#### Request
Take the listing that follows and copy it precisely.

####################

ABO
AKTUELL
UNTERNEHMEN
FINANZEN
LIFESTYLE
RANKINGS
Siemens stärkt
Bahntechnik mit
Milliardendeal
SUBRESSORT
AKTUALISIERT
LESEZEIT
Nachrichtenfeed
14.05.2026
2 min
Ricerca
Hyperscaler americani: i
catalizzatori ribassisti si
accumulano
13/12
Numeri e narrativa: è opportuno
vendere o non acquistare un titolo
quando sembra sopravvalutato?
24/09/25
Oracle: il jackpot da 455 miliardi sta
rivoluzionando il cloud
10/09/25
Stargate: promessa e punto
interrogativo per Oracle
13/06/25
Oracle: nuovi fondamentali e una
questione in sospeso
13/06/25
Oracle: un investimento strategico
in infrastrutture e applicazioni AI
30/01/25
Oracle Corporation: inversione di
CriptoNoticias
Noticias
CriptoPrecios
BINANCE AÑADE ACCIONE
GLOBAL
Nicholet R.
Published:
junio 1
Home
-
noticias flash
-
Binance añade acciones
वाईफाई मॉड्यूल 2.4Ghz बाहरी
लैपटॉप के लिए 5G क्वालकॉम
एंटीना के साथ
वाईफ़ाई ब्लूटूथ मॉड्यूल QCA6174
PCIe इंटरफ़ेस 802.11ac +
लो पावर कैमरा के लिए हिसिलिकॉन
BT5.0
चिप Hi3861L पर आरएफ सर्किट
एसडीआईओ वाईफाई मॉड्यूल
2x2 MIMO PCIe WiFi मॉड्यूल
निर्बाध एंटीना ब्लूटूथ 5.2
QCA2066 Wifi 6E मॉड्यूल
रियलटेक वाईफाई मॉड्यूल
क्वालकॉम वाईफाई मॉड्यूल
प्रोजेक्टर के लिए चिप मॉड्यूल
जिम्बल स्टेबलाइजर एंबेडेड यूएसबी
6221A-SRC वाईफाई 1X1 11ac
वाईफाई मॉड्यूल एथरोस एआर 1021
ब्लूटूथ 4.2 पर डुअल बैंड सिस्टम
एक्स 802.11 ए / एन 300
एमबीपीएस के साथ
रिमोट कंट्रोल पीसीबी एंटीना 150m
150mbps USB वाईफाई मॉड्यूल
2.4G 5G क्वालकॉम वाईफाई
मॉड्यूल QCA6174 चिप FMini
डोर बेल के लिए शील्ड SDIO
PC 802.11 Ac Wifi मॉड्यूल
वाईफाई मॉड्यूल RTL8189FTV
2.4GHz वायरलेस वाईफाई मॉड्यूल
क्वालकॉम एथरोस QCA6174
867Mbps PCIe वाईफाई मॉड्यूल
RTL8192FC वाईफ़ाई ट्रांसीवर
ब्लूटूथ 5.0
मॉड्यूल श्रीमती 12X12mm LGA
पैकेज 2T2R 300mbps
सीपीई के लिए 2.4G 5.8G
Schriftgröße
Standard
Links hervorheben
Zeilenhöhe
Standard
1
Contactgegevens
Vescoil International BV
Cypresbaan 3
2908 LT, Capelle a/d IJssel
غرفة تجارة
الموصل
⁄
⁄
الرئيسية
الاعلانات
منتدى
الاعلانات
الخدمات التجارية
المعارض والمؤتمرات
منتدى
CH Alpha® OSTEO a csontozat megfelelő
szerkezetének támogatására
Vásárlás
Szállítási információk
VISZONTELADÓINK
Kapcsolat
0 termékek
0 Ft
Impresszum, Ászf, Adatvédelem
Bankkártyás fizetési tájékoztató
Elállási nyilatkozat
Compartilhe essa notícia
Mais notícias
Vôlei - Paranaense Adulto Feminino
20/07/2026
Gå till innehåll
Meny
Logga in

####################

#### Exercise output
ABO
AKTUELL
UNTERNEHMEN
FINANZEN
LIFESTYLE
RANKINGS
Siemens stärkt
Bahntechnik mit
Milliardendeal
SUBRESSORT
AKTUALISIERT
LESEZEIT
Nachrichtenfeed
14.05.2026
2 min
Ricerca
Hyperscaler americani: i
catalizzatori ribassisti si
accumulano
13/12
Numeri e narrativa: è opportuno
vendere o non acquistare un titolo
quando sembra sopravvalutato?
24/09/25
Oracle: il jackpot da 455 miliardi sta
rivoluzionando il cloud
10/09/25
Stargate: promessa e punto
interrogativo per Oracle
13/06/25
Oracle: nuovi fondamentali e una
questione in sospeso
13/06/25
Oracle: un investimento strategico
in infrastrutture e applicazioni AI
30/01/25
Oracle Corporation: inversione di
CriptoNoticias
Noticias
CriptoPrecios
BINANCE AÑADE ACCIONE
GLOBAL
Nicholet R.
Published:
junio 1
Home
-
noticias flash
-
Binance añade acciones
वाईफाई मॉड्यूल 2.4Ghz बाहरी
लैपटॉप के लिए 5G क्वालकॉम
एंटीना के साथ
वाईफ़ाई ब्लूटूथ मॉड्यूल QCA6174
PCIe इंटरफ़ेस 802.11ac +
लो पावर कैमरा के लिए हिसिलिकॉन
BT5.0
चिप Hi3861L पर आरएफ सर्किट
एसडीआईओ वाईफाई मॉड्यूल
2x2 MIMO PCIe WiFi मॉड्यूल
निर्बाध एंटीना ब्लूटूथ 5.2
QCA2066 Wifi 6E मॉड्यूल
रियलटेक वाईफाई मॉड्यूल
क्वालकॉम वाईफाई मॉड्यूल
प्रोजेक्टर के लिए चिप मॉड्यूल
जिम्बल स्टेबलाइजर एंबेडेड यूएसबी
6221A-SRC वाईफाई 1X1 11ac
वाईफाई मॉड्यूल एथरोस एआर 1021
ब्लूटूथ 4.2 पर डुअल बैंड सिस्टम
एक्स 802.11 ए / एन 300
एमबीपीएस के साथ
रिमोट कंट्रोल पीसीबी एंटीना 150m
150mbps USB वाईफाई मॉड्यूल
2.4G 5G क्वालकॉम वाईफाई
मॉड्यूल QCA6174 चिप FMini
डोर बेल के लिए शील्ड SDIO
PC 802.11 Ac Wifi मॉड्यूल
वाईफाई मॉड्यूल RTL8189FTV
2.4GHz वायरलेस वाईफाई मॉड्यूल
क्वालकॉम एथरोस QCA6174
867Mbps PCIe वाईफाई मॉड्यूल
RTL8192FC वाईफ़ाई ट्रांसीवर
ब्लूटूथ 5.0
मॉड्यूल श्रीमती 12X12mm LGA
पैकेज 2T2R 300mbps
सीपीई के लिए 2.4G 5.8G
Schriftgröße
Standard
Links hervorheben
Zeilenhöhe
Standard
1
Contactgegevens
Vescoil International BV
Cypresbaan 3
2908 LT, Capelle a/d IJssel
غرفة تجارة
الموصل
⁄
⁄
الرئيسية
الاعلانات
منتدى
الاعلانات
الخدمات التجارية
المعارض والمؤتمرات
منتدى
CH Alpha® OSTEO a csontozat megfelelő
szerkezetének támogatására
Vásárlás
Szállítási információk
VISZONTELADÓINK
Kapcsolat
0 termékek
0 Ft
Impresszum, Ászf, Adatvédelem
Bankkártyás fizetési tájékoztató
Elállási nyilatkozat
Compartilhe essa notícia
Mais notícias
Vôlei - Paranaense Adulto Feminino
20/07/2026
Gå till innehåll
Meny
Logga in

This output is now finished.